Exercise instructions:
Print verbatim every line starting at the one that contains "Identify the document" and ending at the final line of the records; include both endpoints.

Provided data:

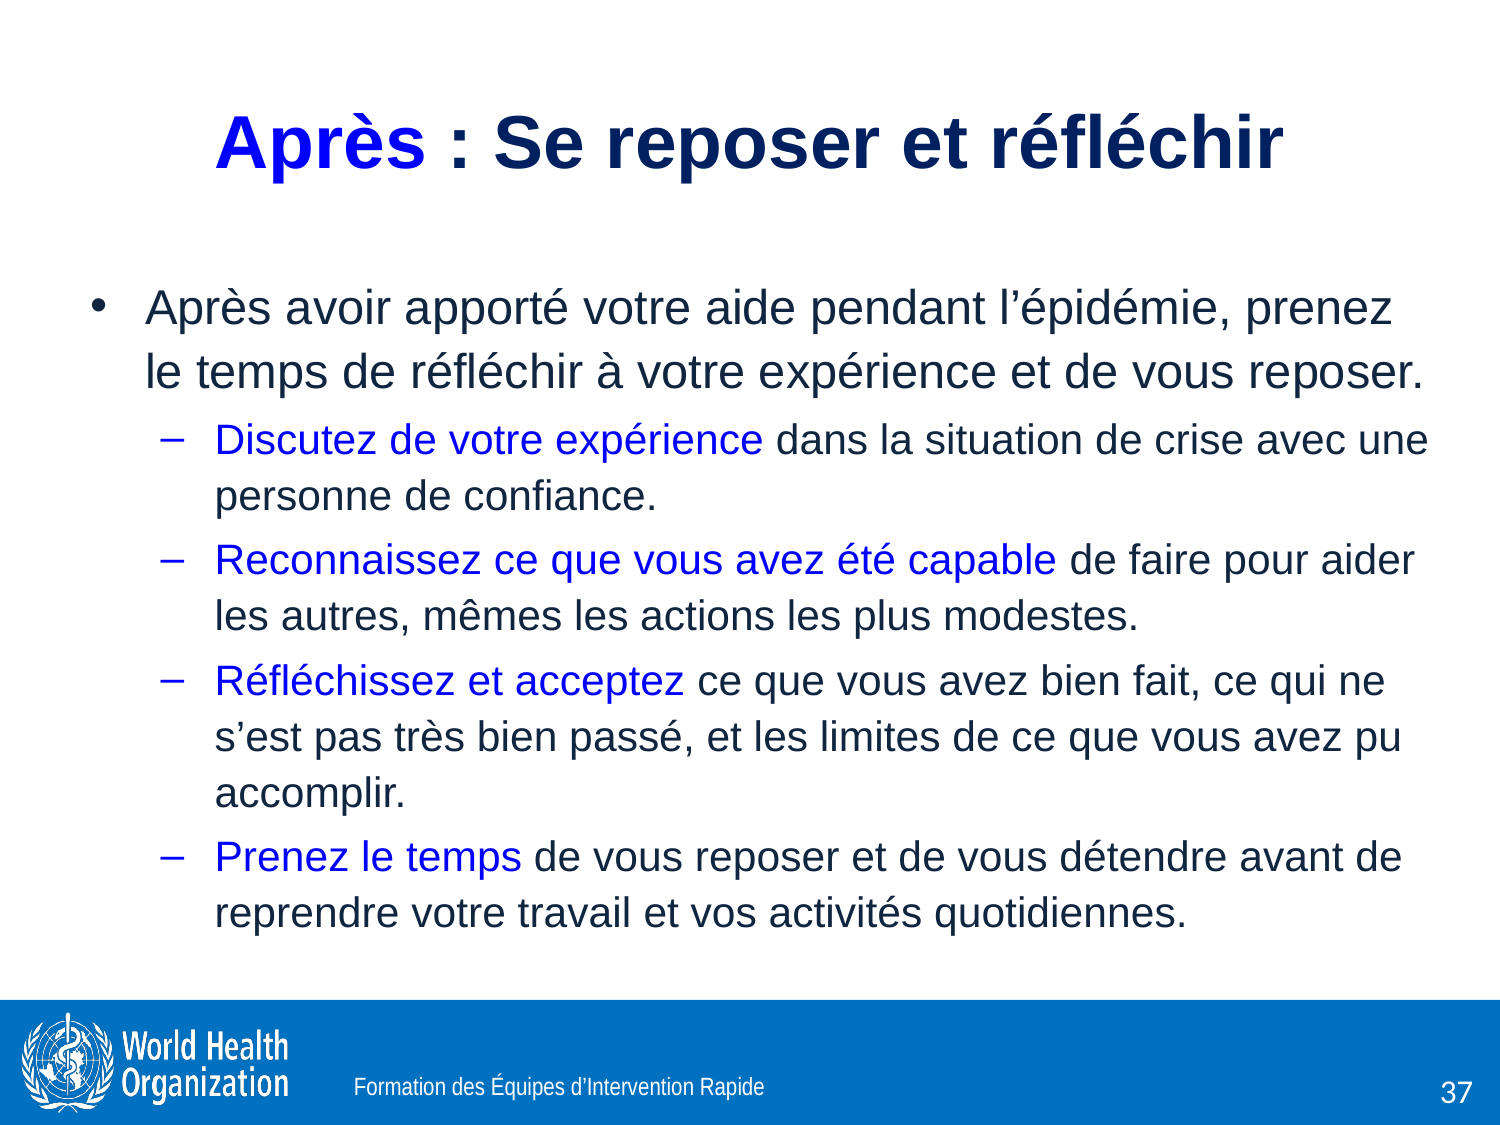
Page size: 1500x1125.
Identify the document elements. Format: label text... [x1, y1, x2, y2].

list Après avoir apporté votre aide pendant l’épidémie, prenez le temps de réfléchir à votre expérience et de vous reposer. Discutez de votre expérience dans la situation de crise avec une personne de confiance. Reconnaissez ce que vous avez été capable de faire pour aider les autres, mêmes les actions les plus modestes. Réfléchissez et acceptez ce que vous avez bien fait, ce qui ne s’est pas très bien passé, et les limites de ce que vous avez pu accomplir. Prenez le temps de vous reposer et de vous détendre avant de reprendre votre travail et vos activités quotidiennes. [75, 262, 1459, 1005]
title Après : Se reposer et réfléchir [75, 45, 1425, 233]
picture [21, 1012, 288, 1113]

Expected output:
Identify the document elements. Format: label text... [x1, y1, x2, y2].

list Après avoir apporté votre aide pendant l’épidémie, prenez le temps de réfléchir à votre expérience et de vous reposer. Discutez de votre expérience dans la situation de crise avec une personne de confiance. Reconnaissez ce que vous avez été capable de faire pour aider les autres, mêmes les actions les plus modestes. Réfléchissez et acceptez ce que vous avez bien fait, ce qui ne s’est pas très bien passé, et les limites de ce que vous avez pu accomplir. Prenez le temps de vous reposer et de vous détendre avant de reprendre votre travail et vos activités quotidiennes. [75, 262, 1459, 1005]
title Après : Se reposer et réfléchir [75, 45, 1425, 233]
picture [21, 1012, 288, 1113]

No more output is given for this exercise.